Pick out each line with the word "organize" from the material that follows.
··· Task input
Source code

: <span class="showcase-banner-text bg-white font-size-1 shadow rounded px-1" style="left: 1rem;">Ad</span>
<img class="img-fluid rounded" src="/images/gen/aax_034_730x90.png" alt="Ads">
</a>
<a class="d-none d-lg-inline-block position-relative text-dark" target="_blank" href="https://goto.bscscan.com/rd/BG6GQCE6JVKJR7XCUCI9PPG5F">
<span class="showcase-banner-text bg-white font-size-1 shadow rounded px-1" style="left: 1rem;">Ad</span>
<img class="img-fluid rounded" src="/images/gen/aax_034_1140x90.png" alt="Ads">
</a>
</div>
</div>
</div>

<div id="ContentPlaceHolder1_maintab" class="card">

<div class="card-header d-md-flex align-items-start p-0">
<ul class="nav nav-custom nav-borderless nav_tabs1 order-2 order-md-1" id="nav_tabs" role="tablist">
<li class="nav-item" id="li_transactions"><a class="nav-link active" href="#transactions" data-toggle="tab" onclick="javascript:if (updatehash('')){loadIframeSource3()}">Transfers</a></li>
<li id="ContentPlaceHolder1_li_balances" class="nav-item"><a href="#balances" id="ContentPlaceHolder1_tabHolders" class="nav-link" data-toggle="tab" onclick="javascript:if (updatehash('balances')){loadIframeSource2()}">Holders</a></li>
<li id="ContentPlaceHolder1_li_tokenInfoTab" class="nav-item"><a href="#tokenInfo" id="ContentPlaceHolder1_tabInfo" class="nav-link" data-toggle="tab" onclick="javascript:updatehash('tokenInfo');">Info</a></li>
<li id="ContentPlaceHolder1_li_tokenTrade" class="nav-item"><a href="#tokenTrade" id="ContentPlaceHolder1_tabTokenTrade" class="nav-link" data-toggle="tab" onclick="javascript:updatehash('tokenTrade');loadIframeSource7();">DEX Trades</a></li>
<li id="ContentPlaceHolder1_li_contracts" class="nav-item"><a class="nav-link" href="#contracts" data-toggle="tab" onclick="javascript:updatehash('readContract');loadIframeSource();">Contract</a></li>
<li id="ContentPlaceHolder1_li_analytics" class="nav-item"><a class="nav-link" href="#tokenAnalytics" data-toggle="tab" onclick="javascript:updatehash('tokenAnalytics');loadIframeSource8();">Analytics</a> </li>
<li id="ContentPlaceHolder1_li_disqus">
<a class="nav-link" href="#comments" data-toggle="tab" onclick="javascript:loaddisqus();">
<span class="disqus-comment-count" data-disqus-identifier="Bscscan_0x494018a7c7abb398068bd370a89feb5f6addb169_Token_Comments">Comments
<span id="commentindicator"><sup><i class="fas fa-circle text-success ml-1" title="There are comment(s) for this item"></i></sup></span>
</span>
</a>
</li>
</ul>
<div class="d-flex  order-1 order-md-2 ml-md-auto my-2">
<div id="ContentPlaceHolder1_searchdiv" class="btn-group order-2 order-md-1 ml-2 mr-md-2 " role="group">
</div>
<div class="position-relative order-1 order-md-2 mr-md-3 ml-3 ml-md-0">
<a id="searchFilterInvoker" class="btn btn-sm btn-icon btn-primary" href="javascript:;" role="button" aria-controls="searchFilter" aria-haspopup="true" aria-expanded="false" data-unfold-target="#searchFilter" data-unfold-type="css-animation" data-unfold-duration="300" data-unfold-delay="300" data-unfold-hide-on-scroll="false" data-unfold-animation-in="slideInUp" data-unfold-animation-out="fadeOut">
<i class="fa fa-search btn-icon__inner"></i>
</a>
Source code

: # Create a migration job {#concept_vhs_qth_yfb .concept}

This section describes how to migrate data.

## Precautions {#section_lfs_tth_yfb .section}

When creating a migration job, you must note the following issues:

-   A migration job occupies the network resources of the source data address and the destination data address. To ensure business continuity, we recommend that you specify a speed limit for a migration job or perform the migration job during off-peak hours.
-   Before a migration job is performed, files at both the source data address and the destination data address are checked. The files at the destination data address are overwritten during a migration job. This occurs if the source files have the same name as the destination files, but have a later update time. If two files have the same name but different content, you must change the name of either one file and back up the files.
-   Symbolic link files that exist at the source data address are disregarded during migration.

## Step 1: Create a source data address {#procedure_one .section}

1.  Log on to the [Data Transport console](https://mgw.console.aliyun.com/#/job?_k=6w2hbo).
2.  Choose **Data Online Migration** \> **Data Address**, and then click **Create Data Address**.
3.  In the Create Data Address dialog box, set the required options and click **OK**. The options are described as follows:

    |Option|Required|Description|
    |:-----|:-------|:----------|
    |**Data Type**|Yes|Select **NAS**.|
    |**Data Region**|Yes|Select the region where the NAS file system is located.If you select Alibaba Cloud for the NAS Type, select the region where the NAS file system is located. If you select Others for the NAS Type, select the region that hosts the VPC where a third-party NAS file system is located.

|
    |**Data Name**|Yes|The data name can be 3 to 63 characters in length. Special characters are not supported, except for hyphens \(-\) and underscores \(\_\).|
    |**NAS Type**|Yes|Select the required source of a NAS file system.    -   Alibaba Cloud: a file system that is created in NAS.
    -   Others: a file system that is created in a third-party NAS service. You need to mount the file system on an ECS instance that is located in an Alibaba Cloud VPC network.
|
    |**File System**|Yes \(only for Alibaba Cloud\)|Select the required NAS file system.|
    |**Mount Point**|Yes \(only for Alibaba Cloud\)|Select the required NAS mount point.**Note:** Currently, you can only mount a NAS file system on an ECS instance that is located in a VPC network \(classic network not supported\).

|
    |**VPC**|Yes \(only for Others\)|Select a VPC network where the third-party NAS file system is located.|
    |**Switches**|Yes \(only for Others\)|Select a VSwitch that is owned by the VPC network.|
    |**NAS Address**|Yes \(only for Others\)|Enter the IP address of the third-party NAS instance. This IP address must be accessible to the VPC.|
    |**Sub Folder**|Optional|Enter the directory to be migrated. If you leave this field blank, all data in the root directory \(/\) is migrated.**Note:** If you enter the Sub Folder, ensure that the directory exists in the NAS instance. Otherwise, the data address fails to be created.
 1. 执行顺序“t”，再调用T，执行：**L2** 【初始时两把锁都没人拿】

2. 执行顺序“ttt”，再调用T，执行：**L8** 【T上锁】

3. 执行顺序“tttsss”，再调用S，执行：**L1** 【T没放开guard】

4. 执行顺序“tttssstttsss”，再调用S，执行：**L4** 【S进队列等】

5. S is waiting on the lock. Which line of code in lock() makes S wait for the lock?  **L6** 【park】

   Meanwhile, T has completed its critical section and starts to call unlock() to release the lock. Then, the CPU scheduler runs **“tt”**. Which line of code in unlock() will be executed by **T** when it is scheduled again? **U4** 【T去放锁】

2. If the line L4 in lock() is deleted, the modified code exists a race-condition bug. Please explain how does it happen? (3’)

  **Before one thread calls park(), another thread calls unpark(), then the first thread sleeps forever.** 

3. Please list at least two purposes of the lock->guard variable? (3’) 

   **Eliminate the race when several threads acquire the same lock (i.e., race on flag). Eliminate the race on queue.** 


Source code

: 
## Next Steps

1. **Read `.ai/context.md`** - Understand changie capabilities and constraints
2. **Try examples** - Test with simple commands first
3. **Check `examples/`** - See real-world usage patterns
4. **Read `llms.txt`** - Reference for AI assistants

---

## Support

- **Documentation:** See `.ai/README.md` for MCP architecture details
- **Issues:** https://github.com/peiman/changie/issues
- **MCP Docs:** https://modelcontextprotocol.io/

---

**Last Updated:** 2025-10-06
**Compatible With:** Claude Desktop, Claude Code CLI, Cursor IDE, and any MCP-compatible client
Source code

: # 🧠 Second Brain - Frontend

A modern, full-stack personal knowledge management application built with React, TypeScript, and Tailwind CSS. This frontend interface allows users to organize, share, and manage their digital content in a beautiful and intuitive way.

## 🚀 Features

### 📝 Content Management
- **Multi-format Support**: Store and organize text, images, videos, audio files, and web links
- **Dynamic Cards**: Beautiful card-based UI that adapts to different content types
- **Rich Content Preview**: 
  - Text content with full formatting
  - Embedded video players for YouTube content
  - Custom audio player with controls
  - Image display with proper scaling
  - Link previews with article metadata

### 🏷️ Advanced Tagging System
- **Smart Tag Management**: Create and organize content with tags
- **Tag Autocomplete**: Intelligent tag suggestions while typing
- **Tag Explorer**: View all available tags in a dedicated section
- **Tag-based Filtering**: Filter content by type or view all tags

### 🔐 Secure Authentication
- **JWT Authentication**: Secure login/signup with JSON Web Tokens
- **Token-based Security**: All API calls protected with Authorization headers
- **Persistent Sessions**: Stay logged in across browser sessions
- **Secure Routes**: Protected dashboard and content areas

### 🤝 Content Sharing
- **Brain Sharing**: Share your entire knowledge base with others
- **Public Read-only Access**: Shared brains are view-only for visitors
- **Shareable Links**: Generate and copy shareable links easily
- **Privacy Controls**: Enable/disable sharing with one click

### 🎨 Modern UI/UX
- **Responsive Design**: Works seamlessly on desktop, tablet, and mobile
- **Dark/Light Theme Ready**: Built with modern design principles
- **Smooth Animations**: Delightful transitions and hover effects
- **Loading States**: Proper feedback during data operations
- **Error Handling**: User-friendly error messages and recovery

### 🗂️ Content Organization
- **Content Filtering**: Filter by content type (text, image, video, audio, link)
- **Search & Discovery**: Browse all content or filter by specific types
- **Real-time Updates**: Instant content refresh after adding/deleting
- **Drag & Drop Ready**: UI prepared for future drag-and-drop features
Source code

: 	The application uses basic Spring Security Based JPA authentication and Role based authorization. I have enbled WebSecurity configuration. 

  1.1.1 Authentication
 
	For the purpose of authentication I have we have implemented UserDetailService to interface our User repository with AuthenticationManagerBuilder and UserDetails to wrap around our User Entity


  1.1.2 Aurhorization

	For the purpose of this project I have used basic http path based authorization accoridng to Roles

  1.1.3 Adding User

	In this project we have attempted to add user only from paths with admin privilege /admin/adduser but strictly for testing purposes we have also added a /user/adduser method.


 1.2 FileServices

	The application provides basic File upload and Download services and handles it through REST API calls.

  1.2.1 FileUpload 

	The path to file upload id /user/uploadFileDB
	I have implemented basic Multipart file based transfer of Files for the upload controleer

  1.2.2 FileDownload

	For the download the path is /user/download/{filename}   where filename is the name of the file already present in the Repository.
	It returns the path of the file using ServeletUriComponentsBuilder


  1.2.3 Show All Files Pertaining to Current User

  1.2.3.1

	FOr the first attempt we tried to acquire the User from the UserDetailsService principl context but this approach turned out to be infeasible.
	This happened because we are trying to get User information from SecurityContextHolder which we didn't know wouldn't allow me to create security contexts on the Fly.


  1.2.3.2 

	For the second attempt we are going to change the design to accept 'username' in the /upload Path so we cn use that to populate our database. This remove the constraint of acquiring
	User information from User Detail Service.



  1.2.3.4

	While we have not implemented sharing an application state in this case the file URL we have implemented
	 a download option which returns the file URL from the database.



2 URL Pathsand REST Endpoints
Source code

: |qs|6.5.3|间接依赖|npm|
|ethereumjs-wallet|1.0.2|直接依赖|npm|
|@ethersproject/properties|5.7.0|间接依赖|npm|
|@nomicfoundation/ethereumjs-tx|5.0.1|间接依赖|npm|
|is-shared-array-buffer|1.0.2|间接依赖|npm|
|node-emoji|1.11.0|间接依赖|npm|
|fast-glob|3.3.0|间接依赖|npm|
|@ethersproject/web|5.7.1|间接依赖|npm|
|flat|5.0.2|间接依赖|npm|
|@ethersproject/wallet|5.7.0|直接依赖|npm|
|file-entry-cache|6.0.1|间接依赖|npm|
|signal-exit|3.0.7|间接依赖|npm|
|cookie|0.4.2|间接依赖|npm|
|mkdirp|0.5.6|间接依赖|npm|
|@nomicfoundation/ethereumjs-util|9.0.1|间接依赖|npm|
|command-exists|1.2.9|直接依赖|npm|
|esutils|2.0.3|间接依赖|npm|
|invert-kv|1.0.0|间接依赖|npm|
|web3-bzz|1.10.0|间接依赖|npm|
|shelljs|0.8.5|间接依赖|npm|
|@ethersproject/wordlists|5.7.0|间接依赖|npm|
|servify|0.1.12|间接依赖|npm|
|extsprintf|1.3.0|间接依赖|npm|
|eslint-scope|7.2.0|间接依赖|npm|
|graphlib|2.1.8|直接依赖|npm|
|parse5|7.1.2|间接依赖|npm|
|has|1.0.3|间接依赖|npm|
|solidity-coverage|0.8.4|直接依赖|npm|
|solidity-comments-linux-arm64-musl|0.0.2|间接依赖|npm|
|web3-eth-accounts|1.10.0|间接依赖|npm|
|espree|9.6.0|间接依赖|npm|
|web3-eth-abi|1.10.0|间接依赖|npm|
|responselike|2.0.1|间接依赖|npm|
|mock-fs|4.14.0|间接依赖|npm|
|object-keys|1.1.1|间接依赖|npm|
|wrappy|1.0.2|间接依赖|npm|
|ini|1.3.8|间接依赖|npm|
······
Task output.
A modern, full-stack personal knowledge management application built with React, TypeScript, and Tailwind CSS. This frontend interface allows users to organize, share, and manage their digital content in a beautiful and intuitive way.
- **Multi-format Support**: Store and organize text, images, videos, audio files, and web links
- **Smart Tag Management**: Create and organize content with tags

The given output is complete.